The board voted to form a working group with a mix of volunteer members to be determined by the board at a later meeting.

After agreeing to move the November meeting date to avoid any election related conflicts, the board approved a 2021 meeting schedule with 9 a.m. regular session meetings set for January 6, February 3, March 3, April 7, May 5, June 2, July 7, August 4, September 1, October 6, November 10 and December 1. Any needed mid-month meetings will be held on January 20 at 5:30 p.m., February 17 at 5:30 p.m., March 17 at 5:30 p.m., April 21 at 7 p.m., May 19 at 7 p.m., June 16 at 7 p.m., July 21 at 7 p.m., August 18 at 7 p.m., September 15 at 7 p.m., October 20 at 5:30 p.m., November 17 at 5:30 p.m. and December 15 at 5:30 p.m.
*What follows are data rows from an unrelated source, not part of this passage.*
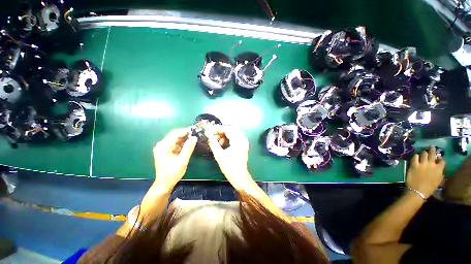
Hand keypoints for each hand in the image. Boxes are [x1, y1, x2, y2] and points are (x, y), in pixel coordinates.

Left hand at [153, 128, 196, 190]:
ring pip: (176, 139)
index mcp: (163, 147)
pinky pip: (176, 144)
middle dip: (185, 133)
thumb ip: (188, 148)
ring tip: (194, 136)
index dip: (184, 131)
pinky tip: (190, 142)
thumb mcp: (182, 161)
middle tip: (196, 132)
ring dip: (185, 137)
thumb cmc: (172, 174)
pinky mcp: (168, 151)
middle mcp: (162, 145)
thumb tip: (194, 137)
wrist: (165, 184)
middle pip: (174, 135)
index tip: (194, 129)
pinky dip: (183, 142)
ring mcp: (164, 148)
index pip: (174, 134)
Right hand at [205, 126, 253, 188]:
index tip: (208, 129)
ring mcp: (244, 142)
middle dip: (220, 131)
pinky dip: (228, 138)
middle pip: (230, 130)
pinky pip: (235, 138)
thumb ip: (213, 143)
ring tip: (217, 141)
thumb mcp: (219, 155)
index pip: (227, 129)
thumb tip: (208, 134)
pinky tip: (222, 143)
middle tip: (211, 134)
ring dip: (224, 135)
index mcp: (238, 141)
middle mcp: (242, 139)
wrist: (240, 177)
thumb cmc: (229, 167)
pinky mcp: (243, 145)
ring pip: (232, 133)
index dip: (217, 128)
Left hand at [406, 146, 444, 198]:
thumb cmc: (429, 188)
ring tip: (423, 152)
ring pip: (424, 153)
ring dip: (423, 153)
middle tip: (431, 146)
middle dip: (432, 149)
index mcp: (439, 169)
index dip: (440, 159)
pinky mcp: (414, 165)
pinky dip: (415, 156)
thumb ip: (440, 174)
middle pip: (432, 154)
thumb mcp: (438, 182)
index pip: (442, 161)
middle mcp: (431, 164)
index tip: (438, 159)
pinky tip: (415, 156)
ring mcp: (422, 164)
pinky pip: (415, 157)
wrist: (418, 191)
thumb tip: (440, 171)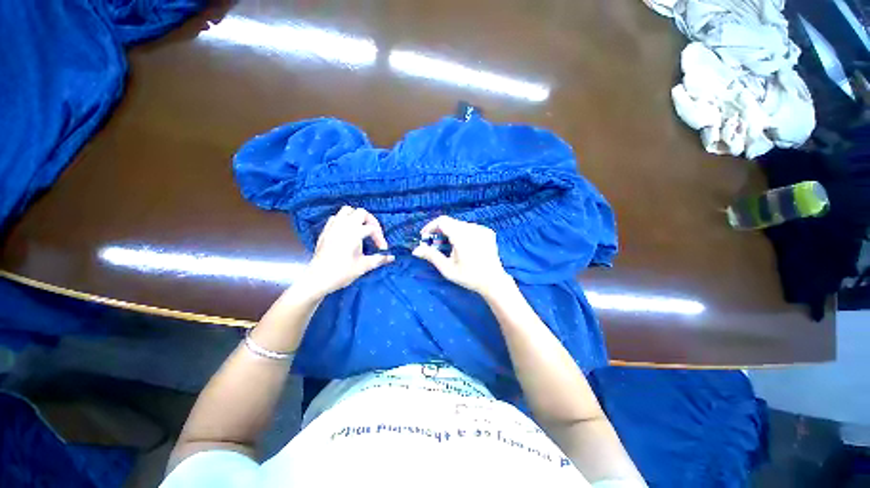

In other business for the day, the board voted to include Basil R. Belsche, Dave Herrmann, Bob W. Muller and Bill Simmons on a Decentralized Wastewater Management Advisory Committee, to amend town code camping provisions to limit camping to seven consecutive days and up to 21 days in a calendar year with occupancy not to exceed the wastewater capacity of the property.

Fuller said his only concern was that the change allows kids to put up a tent and spend the night and that it prevents somebody from pulling up an RV and connecting it for the power and spending the night.

Michael Zehner, Planning and Development director, confirmed that it does both.

Commissioners also listened to a request from Derek and Kristi Stalling to permanently close a section of East Forrest Street in order to develop a lot at 6316 South Virginia Dare Trail. Corner lots require a greater setback, which limits the placement and square footage of any structure on a corner. While not in favor of abandoning the street, commissioners did advise they want to help and asked staff to review the situation for possible assistance in resolving the setback issue.

Commissioners also discussed the wording for a resolution opposing installation of additional Dominion Energy power poles on US 158 before ending the meeting with a closed session to discuss confidential matters with the town attorney.